Now the president is losing allies. Governors who were once supporters are going their own ways, Senate leader Davi Alcolumbre, a Bolsonaro ally stricken by covid-19, said the president was putting the country in danger.
"In this grave moment, the country needs serious leadership, responsible and committed to the life and health of the population," he said after Bolsonaro's speech Tuesday. "We consider the public position of the president today to be grave . . . attacking the containment measures against Covid-19."
"The president has missed the timing of this crisis and is now being hit by reality," said Carlos Melo, a political scientist and professor at the Institute of Teaching and Research in Sao Paulo. "He has been fighting the world by doubling down on his bet that the pandemic will not result in so many deaths after all."
Public health experts say Bolsonaro is perpetuating dangerous misinformation.
By downplaying it as a "little cold," the Brazilian Society of Epidemiologists said, Bolsonaro is giving a "false impression to the population that the social containment measures are inappropriate."
Protests are growing.
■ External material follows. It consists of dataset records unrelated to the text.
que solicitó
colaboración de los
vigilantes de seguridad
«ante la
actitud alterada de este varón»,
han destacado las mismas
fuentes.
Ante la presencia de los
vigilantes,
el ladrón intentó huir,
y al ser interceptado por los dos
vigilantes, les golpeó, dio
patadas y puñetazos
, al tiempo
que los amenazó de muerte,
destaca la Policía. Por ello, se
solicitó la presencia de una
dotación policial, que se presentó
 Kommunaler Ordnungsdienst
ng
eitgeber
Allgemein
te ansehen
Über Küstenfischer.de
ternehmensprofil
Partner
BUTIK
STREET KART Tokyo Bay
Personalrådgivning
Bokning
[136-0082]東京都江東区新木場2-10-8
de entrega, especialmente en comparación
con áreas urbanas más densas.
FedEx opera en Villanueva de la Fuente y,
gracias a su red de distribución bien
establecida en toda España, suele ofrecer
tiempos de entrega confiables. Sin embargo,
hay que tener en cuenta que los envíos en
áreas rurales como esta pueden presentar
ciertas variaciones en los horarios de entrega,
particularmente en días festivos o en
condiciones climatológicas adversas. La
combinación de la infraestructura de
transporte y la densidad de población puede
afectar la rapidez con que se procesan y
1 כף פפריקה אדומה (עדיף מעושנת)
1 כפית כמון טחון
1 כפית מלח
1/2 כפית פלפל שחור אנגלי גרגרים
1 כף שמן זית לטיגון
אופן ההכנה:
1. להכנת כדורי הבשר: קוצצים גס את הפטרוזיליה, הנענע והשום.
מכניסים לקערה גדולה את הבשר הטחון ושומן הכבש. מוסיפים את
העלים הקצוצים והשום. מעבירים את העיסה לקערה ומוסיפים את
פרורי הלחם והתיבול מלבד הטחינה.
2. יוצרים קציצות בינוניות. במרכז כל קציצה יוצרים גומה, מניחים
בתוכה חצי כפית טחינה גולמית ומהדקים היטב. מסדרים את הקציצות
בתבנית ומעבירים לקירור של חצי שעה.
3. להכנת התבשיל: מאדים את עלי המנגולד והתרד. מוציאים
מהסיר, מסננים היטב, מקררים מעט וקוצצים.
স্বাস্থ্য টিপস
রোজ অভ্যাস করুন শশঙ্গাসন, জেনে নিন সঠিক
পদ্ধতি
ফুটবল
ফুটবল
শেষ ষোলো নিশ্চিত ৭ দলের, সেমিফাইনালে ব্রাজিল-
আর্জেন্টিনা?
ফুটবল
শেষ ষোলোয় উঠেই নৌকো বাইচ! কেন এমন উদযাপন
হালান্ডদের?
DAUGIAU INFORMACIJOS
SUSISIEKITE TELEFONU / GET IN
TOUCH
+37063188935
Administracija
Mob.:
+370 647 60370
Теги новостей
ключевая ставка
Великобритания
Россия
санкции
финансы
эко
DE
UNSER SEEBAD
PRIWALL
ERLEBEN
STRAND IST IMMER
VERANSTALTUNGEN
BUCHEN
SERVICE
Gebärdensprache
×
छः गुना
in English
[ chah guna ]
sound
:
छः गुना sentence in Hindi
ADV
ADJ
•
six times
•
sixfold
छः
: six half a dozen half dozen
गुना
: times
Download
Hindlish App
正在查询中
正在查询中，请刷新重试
Every night for more than a week, Brazilians in cities across the country have banged pots and pans from their windows and balconies - a discordant nighttime lullaby for a country growing more sick.
For Eduardo Alfradique de Oliveira, a 32-year-old in the Rio neighborhood of Copacabana, it begins every night at exactly 8:28 p.m. A neighbor begins banging from a nearby window - a call to arms - and he grabs his pot.
“This isn’t a political issue,” he said. “It’s a human issue. He’s the president of the republic. We have to protest in any form that we can. People are going to die.”